La vie s’organisa. Le père d’Anita entreprit de démonter brique après brique un mur de sa cave afin d’y construire notre prison. Nous n’existions plus. Nous survivions. Notre quotidien
devint encore plus difficile quand la concierge prit possession de notre appartement et pouvait nous dénoncer à chaque instant si des pas venaient à s’entendre au-dessus de sa tête en
journée. Nous vivions comme les ombres de la famille d’Anita, partageant leurs maigres repas, suivant les leçons et lisant avec avidité les livres de mon amie. Les jours ne comptaient
plus, les saisons se confondaient. Nous étions sans espoir. Je me souviens que nous crûmes un jour notre heure arrivée. Nous étions seuls, silencieux dans l’appartement de mon amie, nous mouvant à pas feutrés lorsque nous entendîmes des pas sur le palier et des coups donnés sur la porte. Nous étions prêts à nous rendre, quand mon père nous tira rapidement par la manche pour nous guider vers notre cachette. Je n’entendais plus que le sang battre à tout rompre dans mes tempes. Mes jambes se dérobaient.

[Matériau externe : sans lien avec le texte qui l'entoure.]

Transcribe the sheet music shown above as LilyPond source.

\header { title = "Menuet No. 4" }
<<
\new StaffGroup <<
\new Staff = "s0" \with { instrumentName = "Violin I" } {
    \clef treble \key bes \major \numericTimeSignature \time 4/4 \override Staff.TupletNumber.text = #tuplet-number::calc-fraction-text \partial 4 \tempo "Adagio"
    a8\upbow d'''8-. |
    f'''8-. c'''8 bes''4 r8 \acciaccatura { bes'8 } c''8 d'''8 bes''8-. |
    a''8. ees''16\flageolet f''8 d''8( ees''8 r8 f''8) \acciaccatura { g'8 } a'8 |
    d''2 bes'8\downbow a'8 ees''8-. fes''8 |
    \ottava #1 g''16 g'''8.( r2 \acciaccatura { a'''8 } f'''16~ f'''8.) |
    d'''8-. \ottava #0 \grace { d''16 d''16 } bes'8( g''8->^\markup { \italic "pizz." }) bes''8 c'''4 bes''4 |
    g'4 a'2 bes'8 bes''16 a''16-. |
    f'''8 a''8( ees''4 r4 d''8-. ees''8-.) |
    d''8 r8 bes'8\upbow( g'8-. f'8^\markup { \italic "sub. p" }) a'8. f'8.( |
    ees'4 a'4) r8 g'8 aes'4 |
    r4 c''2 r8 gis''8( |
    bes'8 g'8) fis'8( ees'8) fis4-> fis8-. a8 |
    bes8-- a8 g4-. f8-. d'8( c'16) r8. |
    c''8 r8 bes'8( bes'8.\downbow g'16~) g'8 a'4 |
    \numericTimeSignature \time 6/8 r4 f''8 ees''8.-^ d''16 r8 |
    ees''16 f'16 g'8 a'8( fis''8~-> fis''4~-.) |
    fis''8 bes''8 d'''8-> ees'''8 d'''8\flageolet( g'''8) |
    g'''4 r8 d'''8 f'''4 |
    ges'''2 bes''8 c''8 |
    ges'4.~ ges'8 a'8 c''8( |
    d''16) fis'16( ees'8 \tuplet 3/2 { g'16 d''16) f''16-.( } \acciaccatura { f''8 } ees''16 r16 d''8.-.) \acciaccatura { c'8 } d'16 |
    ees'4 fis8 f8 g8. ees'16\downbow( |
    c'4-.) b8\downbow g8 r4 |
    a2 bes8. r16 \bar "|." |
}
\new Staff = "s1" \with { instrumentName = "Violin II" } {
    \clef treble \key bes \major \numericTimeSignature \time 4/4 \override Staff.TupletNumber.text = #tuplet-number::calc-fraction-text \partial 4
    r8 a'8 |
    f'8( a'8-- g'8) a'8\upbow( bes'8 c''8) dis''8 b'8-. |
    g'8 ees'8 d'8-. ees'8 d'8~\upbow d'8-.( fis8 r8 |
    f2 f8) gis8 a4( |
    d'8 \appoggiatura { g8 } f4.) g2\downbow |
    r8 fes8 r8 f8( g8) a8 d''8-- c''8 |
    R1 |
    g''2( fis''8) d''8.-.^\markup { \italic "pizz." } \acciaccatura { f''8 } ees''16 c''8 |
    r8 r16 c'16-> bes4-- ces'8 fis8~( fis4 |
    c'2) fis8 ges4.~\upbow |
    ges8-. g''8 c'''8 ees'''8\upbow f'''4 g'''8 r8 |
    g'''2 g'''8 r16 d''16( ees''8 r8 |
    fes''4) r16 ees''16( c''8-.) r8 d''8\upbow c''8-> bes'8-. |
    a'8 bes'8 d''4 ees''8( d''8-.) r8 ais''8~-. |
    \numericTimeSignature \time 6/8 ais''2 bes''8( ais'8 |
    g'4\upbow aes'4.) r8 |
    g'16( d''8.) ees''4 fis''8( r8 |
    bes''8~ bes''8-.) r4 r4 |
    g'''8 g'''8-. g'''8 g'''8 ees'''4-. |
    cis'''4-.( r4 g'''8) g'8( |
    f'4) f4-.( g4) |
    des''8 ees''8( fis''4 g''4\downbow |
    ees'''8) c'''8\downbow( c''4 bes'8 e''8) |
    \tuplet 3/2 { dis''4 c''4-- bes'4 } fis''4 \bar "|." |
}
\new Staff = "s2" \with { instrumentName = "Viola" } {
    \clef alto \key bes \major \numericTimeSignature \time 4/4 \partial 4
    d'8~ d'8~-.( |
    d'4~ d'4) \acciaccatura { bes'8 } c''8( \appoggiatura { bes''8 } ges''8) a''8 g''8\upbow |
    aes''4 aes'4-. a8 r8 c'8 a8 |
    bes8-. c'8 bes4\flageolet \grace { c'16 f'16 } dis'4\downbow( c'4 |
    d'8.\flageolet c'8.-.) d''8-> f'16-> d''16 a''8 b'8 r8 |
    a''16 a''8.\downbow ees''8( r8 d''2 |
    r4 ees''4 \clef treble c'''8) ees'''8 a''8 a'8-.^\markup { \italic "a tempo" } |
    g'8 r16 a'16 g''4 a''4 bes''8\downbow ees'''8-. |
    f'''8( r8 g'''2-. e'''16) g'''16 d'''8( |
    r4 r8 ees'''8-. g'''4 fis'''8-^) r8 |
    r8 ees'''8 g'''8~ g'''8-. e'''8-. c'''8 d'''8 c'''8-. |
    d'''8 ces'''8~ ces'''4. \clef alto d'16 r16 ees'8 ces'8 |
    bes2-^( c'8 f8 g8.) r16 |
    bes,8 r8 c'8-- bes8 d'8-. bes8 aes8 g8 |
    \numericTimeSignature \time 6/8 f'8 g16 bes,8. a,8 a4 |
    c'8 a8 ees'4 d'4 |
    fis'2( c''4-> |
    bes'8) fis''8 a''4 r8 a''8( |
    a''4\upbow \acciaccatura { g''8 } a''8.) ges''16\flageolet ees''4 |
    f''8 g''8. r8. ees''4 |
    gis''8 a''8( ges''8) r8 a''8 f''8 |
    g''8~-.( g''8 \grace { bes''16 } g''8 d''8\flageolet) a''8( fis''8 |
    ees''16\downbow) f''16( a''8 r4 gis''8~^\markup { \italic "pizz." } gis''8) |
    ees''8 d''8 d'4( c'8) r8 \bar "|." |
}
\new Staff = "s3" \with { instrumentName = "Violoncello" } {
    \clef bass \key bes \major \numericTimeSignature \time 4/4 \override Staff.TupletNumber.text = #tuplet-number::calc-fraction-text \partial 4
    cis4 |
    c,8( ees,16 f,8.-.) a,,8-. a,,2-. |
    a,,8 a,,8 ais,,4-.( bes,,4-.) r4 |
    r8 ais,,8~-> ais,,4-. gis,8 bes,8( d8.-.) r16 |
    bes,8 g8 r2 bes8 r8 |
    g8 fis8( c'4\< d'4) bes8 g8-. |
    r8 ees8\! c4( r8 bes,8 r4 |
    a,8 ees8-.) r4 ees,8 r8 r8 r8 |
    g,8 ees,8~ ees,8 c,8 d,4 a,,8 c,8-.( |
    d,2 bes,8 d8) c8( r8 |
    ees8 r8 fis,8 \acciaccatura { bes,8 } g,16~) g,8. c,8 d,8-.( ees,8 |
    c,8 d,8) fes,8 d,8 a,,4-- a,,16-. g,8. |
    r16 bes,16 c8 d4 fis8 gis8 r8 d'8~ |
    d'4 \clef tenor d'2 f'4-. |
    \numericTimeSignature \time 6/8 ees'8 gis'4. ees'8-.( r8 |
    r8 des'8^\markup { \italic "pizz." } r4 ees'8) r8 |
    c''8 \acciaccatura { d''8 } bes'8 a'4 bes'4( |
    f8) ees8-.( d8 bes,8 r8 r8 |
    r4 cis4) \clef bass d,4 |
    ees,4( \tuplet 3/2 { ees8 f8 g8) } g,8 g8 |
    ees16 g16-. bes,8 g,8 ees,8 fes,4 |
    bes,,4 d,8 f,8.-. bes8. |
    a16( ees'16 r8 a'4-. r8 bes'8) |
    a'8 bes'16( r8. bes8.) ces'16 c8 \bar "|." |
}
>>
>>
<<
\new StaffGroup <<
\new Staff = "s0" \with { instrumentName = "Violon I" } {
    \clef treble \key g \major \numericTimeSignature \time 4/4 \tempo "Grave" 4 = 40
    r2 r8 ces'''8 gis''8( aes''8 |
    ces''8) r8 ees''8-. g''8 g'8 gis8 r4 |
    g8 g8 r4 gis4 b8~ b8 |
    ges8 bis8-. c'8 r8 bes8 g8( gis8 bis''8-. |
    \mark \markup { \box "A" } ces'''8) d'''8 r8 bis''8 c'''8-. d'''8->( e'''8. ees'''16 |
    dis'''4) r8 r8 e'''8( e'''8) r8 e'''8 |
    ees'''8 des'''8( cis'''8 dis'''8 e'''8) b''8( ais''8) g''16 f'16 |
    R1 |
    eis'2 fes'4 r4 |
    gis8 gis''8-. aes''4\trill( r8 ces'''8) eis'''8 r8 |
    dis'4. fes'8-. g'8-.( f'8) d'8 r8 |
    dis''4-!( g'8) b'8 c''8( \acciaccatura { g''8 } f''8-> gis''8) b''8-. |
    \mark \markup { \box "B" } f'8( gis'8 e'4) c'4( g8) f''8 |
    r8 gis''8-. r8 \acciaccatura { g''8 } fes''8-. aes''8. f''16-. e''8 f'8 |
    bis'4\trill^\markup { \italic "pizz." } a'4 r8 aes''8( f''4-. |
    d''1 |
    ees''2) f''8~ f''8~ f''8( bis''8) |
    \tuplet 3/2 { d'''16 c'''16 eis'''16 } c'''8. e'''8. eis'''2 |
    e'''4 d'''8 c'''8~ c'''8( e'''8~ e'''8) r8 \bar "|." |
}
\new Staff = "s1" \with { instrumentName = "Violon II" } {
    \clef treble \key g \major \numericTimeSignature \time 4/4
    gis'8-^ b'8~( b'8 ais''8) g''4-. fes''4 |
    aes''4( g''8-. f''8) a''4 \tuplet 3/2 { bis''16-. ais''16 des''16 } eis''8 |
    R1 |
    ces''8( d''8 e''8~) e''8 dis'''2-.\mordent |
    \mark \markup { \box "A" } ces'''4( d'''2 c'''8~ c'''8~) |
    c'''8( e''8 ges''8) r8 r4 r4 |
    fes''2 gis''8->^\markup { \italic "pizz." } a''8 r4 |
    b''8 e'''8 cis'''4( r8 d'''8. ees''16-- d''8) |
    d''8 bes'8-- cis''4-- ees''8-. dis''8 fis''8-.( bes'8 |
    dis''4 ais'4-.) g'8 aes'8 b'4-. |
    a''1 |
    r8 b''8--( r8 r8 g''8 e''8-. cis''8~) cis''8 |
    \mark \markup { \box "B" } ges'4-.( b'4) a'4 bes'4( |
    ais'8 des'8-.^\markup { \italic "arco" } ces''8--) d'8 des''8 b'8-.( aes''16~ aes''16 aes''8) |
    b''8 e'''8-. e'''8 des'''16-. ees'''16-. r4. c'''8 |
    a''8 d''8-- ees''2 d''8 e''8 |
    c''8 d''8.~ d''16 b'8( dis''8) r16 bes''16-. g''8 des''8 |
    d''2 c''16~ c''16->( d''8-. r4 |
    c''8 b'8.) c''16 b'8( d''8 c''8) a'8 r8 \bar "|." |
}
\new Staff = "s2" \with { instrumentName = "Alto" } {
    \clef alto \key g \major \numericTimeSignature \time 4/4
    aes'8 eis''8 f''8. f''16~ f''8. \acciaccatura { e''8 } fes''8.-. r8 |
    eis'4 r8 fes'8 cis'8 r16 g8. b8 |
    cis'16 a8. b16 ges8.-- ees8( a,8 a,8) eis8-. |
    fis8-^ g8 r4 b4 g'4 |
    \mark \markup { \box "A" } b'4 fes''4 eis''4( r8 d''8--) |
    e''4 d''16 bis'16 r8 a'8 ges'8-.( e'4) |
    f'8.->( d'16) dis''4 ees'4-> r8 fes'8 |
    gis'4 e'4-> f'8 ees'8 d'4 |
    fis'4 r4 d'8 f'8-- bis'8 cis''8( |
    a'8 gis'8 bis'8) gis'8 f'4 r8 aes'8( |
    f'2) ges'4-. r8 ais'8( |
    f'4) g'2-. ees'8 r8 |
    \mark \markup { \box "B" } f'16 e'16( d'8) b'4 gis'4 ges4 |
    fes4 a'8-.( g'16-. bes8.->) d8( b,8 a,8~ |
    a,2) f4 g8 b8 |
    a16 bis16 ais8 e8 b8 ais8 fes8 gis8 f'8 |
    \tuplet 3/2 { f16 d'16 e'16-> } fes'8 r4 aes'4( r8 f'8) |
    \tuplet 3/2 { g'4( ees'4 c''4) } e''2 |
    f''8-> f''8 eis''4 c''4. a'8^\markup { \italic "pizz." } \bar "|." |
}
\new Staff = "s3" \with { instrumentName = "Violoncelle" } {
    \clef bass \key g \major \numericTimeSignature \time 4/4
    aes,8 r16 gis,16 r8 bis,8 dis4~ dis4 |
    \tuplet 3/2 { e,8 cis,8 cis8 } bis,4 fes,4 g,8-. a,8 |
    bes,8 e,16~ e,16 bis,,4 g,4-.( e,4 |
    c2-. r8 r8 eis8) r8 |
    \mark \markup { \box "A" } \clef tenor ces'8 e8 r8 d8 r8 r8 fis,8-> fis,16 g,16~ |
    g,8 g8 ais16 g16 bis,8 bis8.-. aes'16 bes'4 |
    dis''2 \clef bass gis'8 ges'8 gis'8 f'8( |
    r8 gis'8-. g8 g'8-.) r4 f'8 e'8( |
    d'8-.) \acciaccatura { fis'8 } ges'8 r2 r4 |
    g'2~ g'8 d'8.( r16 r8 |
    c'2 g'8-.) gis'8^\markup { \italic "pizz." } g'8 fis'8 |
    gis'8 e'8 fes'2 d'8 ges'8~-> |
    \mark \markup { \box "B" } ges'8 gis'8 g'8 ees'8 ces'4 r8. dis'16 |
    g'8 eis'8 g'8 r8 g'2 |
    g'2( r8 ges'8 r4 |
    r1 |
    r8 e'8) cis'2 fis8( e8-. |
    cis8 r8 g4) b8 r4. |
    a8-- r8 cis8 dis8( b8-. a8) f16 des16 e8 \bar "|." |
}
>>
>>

La porte fut ouverte et j’entendis la voix de la concierge que nous surnommions entre nous la punaise ainsi que celle d’un homme que nous ne reconnaissions pas. Ils se précipitèrent dans le couloir. A notre grande surprise ils ne s’arrêtèrent pas devant notre réduit mais se dirigèrent vers la salle de bain et poussèrent un cri en ouvrant la porte. Nous n’avions pas remarqué qu’un robinet avait cédé, laissant des cataractes se déverser du lavabo. L’eau rampa dans tout l’appartement s’infiltrant jusque dans notre abri d’infortune.

 Je me souviens de la libération. Nous ne pouvions entendre les bruits de Paris pourtant tout proche mais le père d’Anita arriva dans l’appartement en criant, en hurlant de joie. Notre
calvaire était fini. Je me revois marchant dans les rues. Le soleil nous aveuglait. Nous étions heureux mais étrangers à la ville. Nous étions étrangers à cette vie. Très vite, mon père organisa notre départ pour l’Amérique. Nous voulions fuir, un peu tard, et avions besoin de nous reconstruire.

Anita et ses parents sont venus une fois nous rendre visite. Nous leur devions tout et ne pouvions leur rendre que si peu. La carrière du père de mon amie fut anéantie car il lui fut reproché d’avoir aidé bon nombre de juifs à éviter la rafle. »
Je pris congé d’Anna.
Un mur attendait que je le démolisse.